- **AVAILABLE RECORDS**:
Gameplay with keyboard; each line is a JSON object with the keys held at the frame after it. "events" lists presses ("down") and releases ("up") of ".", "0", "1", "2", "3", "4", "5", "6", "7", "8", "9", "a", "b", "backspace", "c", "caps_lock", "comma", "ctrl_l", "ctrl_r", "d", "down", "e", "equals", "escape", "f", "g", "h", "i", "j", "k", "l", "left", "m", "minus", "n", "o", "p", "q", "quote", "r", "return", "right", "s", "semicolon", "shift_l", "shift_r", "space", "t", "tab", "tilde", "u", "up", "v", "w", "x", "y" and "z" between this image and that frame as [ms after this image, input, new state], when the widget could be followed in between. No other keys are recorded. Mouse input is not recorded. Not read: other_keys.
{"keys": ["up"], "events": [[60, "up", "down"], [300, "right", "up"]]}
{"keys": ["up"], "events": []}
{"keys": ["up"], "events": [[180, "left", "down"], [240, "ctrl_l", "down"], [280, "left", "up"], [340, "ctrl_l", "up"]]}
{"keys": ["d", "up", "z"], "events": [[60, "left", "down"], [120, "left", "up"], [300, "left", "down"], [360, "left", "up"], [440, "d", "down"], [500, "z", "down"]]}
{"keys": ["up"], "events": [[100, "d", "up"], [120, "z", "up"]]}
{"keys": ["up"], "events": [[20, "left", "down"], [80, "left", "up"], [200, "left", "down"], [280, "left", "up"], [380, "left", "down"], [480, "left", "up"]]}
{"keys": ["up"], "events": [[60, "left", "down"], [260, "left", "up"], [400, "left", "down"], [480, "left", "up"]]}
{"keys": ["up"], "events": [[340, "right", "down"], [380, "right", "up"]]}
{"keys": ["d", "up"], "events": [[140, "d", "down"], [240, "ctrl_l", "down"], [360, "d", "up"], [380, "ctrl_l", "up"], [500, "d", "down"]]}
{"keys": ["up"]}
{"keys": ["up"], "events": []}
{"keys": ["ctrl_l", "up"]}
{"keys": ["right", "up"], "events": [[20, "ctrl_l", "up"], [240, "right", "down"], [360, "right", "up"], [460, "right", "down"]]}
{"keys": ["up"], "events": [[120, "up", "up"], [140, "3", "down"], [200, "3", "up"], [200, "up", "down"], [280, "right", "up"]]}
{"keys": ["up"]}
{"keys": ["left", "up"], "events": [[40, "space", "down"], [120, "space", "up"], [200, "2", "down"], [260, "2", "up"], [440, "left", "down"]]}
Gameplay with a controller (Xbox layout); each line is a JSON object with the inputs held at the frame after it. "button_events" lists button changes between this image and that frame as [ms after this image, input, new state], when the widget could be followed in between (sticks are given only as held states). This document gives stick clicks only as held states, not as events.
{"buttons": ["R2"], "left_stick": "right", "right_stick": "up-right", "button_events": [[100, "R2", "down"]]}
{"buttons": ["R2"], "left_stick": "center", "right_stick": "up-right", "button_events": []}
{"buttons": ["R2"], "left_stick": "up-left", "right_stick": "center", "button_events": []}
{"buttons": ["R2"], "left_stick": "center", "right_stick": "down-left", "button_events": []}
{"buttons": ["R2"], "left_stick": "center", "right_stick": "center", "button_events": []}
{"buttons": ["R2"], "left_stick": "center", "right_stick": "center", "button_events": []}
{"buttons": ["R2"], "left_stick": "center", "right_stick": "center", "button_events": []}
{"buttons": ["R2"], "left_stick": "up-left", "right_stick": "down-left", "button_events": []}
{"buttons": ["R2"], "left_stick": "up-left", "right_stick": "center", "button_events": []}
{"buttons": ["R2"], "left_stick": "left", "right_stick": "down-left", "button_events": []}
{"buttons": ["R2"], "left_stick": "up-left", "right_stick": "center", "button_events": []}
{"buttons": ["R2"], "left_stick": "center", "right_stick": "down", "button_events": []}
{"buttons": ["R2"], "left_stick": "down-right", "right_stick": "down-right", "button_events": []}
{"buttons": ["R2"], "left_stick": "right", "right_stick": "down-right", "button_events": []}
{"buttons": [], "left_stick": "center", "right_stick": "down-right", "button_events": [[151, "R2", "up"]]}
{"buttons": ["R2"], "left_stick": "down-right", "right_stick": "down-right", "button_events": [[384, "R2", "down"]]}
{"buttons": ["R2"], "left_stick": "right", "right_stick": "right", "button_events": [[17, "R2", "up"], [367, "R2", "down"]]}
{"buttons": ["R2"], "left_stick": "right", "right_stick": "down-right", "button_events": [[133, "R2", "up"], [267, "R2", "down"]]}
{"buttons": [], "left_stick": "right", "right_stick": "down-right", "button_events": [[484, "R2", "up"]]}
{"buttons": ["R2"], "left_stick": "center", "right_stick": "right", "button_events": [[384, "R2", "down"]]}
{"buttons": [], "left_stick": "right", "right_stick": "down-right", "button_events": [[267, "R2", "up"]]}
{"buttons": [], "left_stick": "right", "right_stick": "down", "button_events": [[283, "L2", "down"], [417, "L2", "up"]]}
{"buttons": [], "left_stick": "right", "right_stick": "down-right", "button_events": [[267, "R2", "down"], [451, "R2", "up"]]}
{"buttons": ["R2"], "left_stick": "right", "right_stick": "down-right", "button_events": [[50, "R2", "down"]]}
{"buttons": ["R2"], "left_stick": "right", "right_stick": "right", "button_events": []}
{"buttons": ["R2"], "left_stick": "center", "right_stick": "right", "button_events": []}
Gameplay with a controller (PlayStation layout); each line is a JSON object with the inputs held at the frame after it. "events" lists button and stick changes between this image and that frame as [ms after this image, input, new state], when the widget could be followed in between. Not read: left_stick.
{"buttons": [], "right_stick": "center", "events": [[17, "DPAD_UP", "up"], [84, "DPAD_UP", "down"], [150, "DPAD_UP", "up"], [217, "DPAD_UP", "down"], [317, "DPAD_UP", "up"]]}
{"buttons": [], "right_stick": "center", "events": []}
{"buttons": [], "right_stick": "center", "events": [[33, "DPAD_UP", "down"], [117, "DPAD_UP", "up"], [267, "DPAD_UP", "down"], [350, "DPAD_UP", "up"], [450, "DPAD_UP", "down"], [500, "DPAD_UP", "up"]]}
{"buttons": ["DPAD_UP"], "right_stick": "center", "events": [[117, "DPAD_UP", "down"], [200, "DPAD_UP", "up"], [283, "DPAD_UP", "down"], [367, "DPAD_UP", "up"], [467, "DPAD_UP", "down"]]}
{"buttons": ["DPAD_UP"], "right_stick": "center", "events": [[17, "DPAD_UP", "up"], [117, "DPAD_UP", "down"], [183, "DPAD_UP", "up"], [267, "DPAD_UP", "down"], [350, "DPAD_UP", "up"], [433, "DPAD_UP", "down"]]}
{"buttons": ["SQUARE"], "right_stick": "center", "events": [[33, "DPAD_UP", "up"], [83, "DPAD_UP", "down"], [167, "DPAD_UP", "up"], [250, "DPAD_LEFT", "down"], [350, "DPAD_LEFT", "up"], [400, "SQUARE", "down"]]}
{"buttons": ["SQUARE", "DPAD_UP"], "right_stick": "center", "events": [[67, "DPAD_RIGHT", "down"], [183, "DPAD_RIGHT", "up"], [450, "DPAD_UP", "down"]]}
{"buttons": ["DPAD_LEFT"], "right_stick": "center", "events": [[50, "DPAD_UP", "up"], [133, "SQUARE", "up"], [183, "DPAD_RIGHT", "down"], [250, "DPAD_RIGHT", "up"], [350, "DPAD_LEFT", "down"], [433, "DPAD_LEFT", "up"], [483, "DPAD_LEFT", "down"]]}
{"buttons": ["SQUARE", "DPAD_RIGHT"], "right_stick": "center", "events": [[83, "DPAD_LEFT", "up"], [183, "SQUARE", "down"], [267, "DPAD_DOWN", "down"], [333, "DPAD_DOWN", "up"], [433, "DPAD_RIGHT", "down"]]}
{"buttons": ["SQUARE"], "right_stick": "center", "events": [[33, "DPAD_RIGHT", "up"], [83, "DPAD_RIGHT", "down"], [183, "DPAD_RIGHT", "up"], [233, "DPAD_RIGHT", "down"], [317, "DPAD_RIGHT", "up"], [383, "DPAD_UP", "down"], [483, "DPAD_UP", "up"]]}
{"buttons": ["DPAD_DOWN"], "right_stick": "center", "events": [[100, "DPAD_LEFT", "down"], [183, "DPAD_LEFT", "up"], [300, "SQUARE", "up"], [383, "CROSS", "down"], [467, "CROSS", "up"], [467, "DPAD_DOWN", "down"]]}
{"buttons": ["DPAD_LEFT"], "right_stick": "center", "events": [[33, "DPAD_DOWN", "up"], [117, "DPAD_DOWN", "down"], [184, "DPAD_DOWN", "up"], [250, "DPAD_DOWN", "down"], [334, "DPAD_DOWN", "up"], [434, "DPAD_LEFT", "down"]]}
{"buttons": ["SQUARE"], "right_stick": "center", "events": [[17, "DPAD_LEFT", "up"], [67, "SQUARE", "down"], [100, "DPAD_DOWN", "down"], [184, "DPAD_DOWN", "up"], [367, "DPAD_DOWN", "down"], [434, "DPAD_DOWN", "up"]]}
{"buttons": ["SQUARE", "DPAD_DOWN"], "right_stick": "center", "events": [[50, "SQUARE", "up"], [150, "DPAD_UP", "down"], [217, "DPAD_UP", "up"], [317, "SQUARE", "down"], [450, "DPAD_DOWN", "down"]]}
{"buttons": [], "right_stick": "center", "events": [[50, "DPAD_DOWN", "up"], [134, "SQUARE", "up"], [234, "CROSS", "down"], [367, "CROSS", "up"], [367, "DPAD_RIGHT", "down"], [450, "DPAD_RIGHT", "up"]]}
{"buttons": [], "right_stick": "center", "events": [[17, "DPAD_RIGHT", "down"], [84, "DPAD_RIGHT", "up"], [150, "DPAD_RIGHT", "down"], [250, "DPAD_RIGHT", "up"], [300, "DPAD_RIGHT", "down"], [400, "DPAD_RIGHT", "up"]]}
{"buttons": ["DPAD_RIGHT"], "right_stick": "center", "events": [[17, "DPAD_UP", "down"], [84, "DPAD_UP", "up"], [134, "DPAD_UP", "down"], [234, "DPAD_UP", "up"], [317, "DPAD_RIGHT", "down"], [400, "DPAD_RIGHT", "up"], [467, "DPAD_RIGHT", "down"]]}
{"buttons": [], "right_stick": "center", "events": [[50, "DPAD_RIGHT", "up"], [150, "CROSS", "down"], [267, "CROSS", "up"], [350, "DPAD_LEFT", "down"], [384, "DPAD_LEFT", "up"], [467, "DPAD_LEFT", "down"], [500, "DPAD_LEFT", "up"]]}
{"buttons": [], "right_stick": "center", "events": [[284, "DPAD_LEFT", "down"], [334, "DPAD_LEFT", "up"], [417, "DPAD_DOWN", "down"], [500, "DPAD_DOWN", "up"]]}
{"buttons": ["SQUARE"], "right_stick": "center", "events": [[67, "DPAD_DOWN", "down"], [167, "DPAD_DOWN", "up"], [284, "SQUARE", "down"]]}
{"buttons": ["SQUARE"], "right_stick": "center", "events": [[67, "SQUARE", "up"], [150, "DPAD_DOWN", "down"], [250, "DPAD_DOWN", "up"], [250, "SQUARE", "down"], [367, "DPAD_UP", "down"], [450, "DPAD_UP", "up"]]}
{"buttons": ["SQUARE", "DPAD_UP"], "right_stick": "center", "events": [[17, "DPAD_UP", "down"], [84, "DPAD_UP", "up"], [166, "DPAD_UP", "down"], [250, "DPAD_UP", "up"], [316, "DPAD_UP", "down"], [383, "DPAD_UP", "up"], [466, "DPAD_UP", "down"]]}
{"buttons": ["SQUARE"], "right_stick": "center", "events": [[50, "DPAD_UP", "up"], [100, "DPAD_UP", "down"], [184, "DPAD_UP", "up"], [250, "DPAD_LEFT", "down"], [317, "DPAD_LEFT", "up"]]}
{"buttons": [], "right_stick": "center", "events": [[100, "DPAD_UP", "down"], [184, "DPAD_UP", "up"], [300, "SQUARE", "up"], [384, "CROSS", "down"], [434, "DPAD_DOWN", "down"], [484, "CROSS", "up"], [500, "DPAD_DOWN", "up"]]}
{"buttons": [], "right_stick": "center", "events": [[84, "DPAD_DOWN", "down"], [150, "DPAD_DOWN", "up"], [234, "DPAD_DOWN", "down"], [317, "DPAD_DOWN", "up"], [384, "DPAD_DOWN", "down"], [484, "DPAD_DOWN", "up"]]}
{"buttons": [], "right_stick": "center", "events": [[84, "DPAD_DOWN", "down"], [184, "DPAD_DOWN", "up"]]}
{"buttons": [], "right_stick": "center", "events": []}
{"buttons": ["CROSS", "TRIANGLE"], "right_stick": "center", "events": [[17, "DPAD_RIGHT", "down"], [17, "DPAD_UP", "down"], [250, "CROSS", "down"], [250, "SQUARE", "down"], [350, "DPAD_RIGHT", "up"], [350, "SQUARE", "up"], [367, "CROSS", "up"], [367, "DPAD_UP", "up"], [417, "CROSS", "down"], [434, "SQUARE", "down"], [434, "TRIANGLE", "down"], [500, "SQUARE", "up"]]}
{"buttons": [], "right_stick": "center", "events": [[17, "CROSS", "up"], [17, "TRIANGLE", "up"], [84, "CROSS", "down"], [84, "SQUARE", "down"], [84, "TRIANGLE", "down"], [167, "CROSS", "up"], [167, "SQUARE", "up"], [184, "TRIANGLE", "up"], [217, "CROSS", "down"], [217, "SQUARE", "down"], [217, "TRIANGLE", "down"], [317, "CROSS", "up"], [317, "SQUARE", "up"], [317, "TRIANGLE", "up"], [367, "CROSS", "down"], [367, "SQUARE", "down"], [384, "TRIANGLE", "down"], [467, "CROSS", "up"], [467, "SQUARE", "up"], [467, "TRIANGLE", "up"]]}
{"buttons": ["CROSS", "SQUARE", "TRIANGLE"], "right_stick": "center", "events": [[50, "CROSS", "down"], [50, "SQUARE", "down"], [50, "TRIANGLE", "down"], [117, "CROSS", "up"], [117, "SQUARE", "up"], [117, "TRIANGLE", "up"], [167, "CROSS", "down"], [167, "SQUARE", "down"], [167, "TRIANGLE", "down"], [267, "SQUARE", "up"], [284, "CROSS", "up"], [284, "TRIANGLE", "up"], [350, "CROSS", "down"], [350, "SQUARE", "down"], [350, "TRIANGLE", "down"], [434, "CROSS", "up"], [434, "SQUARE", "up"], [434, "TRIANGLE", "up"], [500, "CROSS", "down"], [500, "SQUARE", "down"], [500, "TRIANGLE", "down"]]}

- **WORK TO COMPLETE**: Wherever a line in the entries holds "layout", copy that line.

- **SOLUTION BELOW**:
Gameplay with a controller (Xbox layout); each line is a JSON object with the inputs held at the frame after it. "button_events" lists button changes between this image and that frame as [ms after this image, input, new state], when the widget could be followed in between (sticks are given only as held states). This document gives stick clicks only as held states, not as events.
Gameplay with a controller (PlayStation layout); each line is a JSON object with the inputs held at the frame after it. "events" lists button and stick changes between this image and that frame as [ms after this image, input, new state], when the widget could be followed in between. Not read: left_stick.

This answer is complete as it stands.